| Input records |
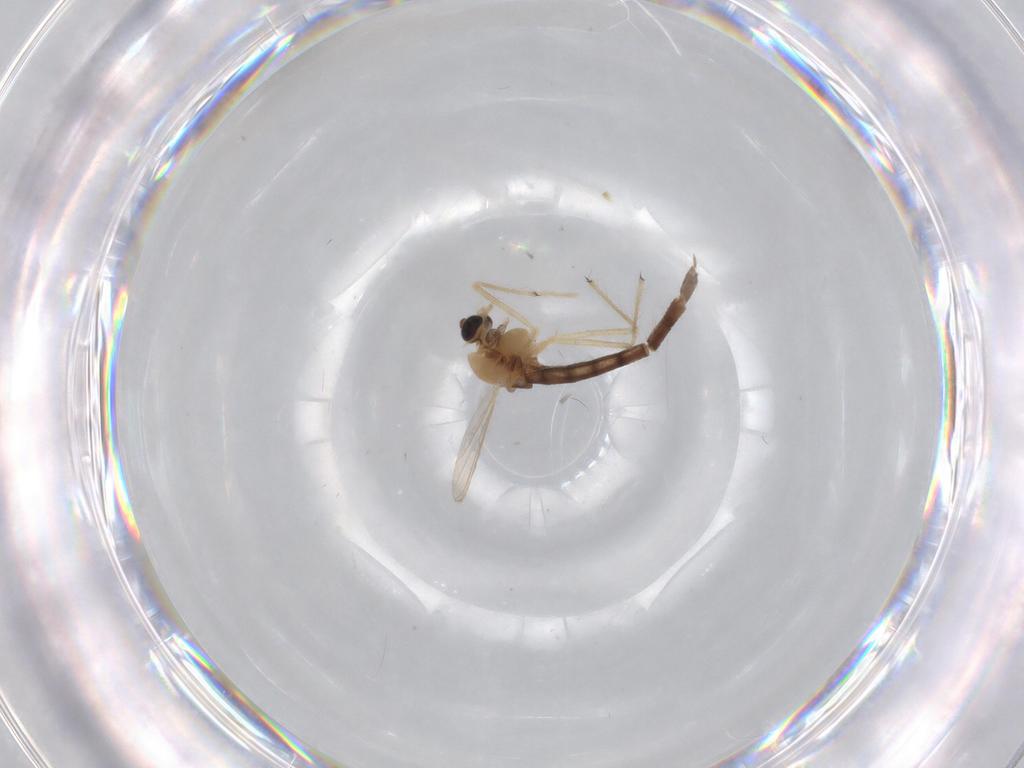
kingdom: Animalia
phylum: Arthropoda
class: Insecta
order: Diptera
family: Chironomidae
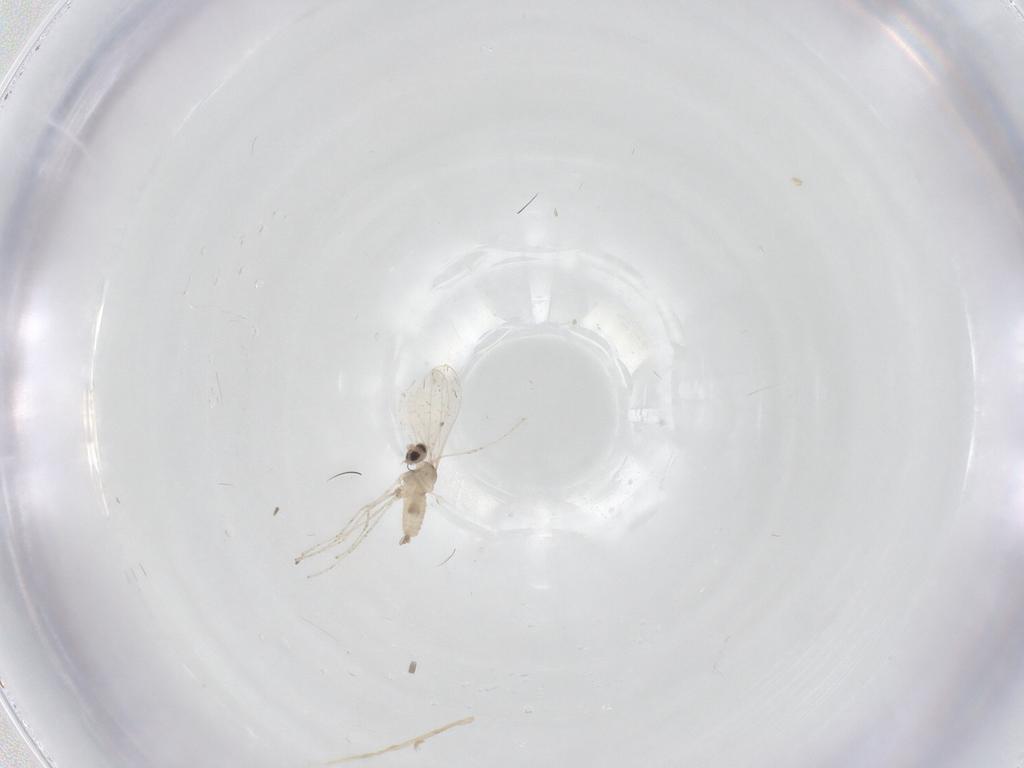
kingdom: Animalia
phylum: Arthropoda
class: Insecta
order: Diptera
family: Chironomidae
---
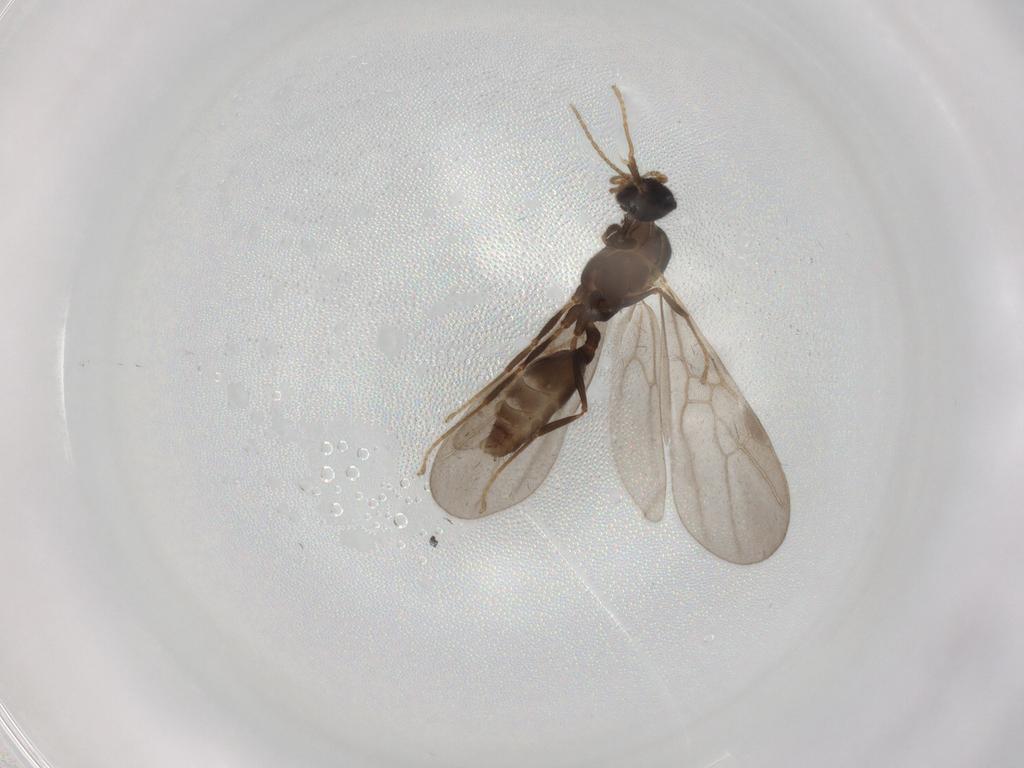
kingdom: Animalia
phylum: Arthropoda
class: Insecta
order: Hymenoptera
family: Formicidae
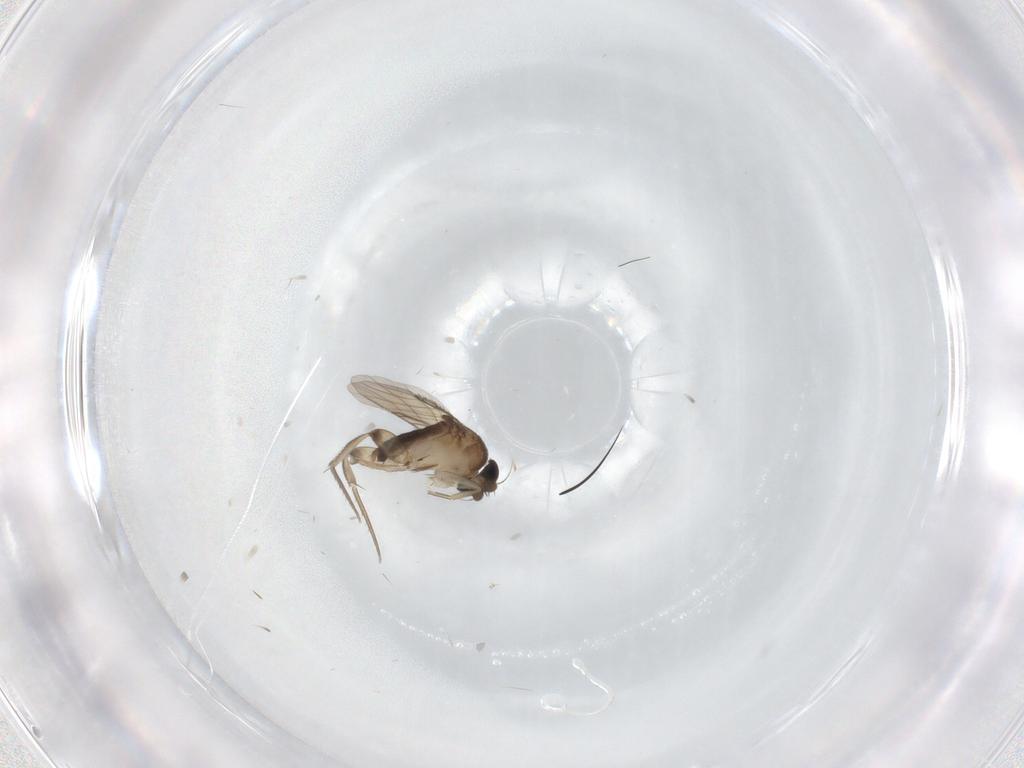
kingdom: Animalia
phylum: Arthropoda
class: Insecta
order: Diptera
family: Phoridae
---
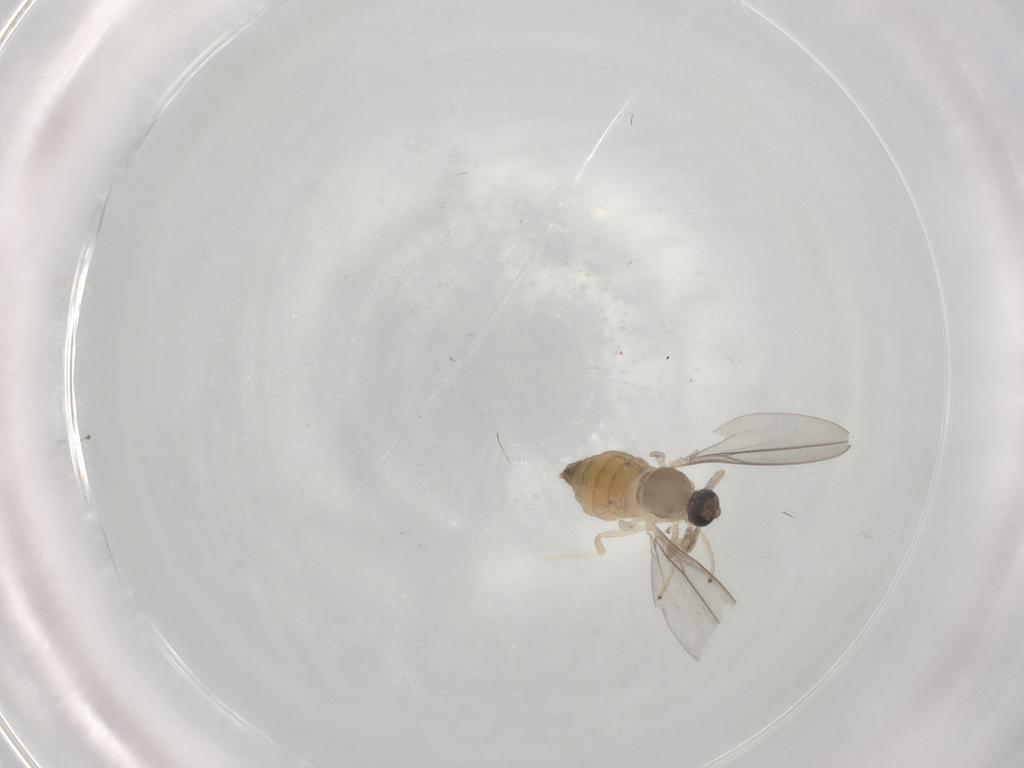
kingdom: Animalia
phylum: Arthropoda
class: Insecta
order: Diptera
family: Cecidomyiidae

| Description of the task |
Identify every line of the data above that contains the string "family", treating uppercase and lowercase as distinct, and copy each such line in full.

| Task result |
family: Chironomidae
family: Chironomidae
family: Formicidae
family: Phoridae
family: Cecidomyiidae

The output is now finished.